PropertiesTable (General Definition)
Below is a table describing the possible fields in PropertiesTable—used for configurations, parameters, or result. Each entry in a PropertiesTable can define one property with the following structure:
Field
Type / Possible Values
Description
type
string
Indicates the data type of the property. Common values are "string", "number", "boolean", "array", or "object".
description
string
Explains the purpose of this property or what it represents. Mandatory for Parameters and Configuration.
default
any (optional)
Default value. Only for reference, it is NOT APPLIED or passed to the LLM.
enum
array of strings (optional)
Restricts the property to a specific set of string values (e.g., ["urgent", "high", "low"]). Only for reference, not enforced for LLM or verified. Only the description is passed to the LLM models.
items
object (only for arrays)
For type: "array", describes the expected type of each element. This can itself be a nested structure (e.g., {"type": "object", "properties": ...}).
properties
object (only for objects)
For type: "object", defines the keys and associated types within the nested object (a deeper PropertiesTable).
required
array of strings (optional)
If present, lists which fields are mandatory in a nested object. This is usually specified at a higher level, but sometimes included in property definitions.
nullable
boolean (optional)
If true, indicates the property can be null. Only for reference, not enforced, passed to LLMs, or used in execution.
SQL Tables
The sqlTables array (if present) describes database tables used by the tool. Each entry is typically:
Field
Type
Description
name
string
The table’s name.
definition
string
The SQL statement to create or define the table.
SQL Queries
The sqlQueries array (if present) contains query definitions.

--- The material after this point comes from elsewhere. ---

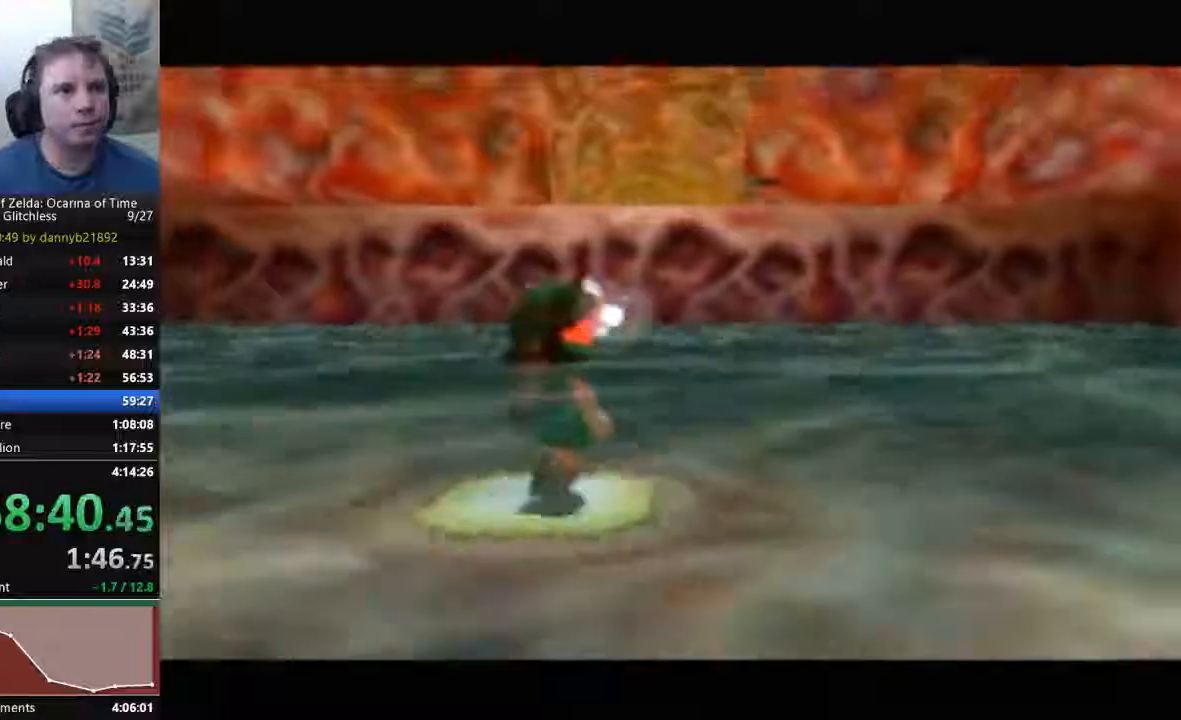
{"buttons": [], "left_stick": "up", "events": [[333, "left_stick", "up"]]}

Each entry often has:
Field
Type
Description
name
string
A short name or identifier for the query.
query
string
The SQL query or statement itself.
OAuth Table
If the tool requires OAuth authentication, oauth is an array of objects. Each object can include:
Field
Type
Description
name
string
Custom name of the OAuth service (e.g., “Github”, “Gmail”, etc.).
version
"2.0"
OAuth version.
authorizationUrl
string
The URL the user is redirected to for authorization.
redirectUrl
string
The callback/redirect URL after user grants authorization.
tokenUrl
string
The URL where the tool exchanges the code for an access token.
clientId
string
OAuth client ID.
clientSecret
string
OAuth client Secret.
scopes
string[]
List of permission scopes requested.
responseType
"code"
Type of an authorization code.
refreshToken
"true" (optional)
If the refresh token is requested, if the service returns or uses one.
pkceType
"plain" or "S256" (optional)
Defines PKCE usage (if set).
requestTokenContentType
"application/x-www-form-urlencoded" (optional)
By default query params are used to pass data to the authorizationUrl, this option changes the mechanism.
requestTokenAuthHeader
"basic" (optional)
Advanced field: The scheme for token exchange (“basic”) to send Authorization: Basic base64({client-id}:{client-secret}) in the headers.

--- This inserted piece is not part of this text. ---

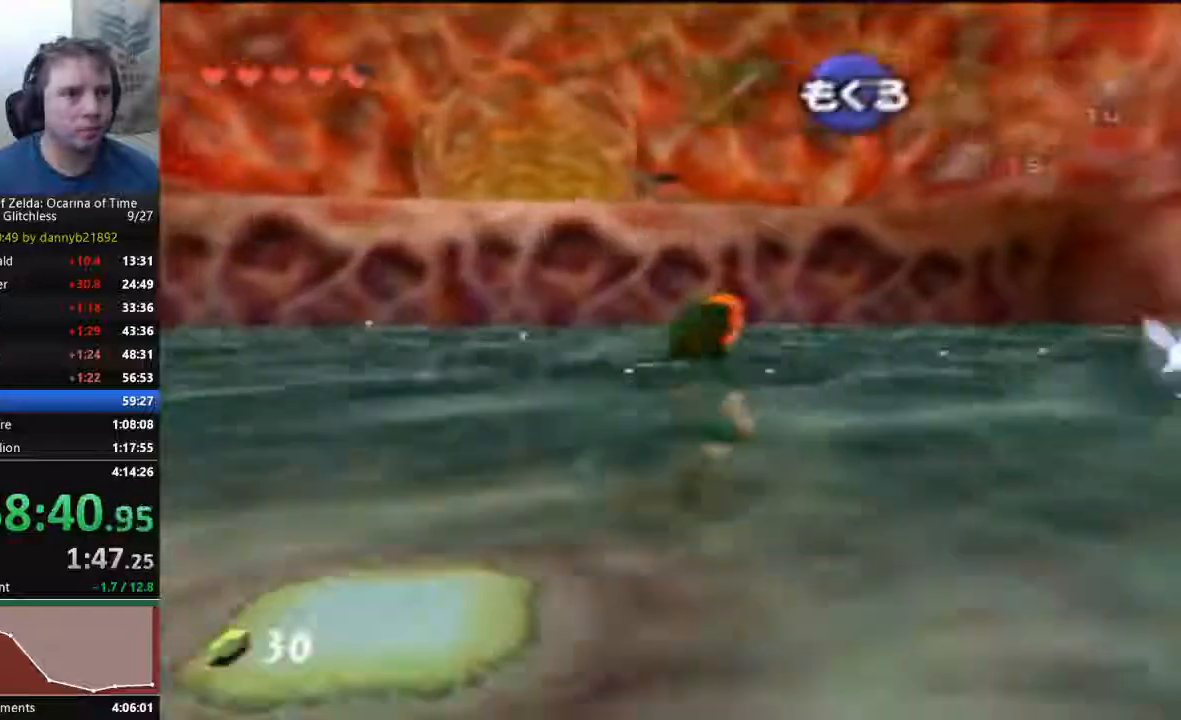
{"buttons": [], "left_stick": "up-left", "events": [[400, "left_stick", "up-left"]]}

The metadata JSON is structured to comprehensively describe a tool’s identity, configuration, and integration requirements. It includes basic information (like the name, description, and author), technical details (such as configurations, parameters, and results defined via JSON schemas), SQL interactions (through table definitions and queries), and external integrations (via OAuth settings). Understanding each field’s purpose is crucial for accurately generating documentation and ensuring that Opentroy's tool platform can correctly interpret and utilize the tool’s function.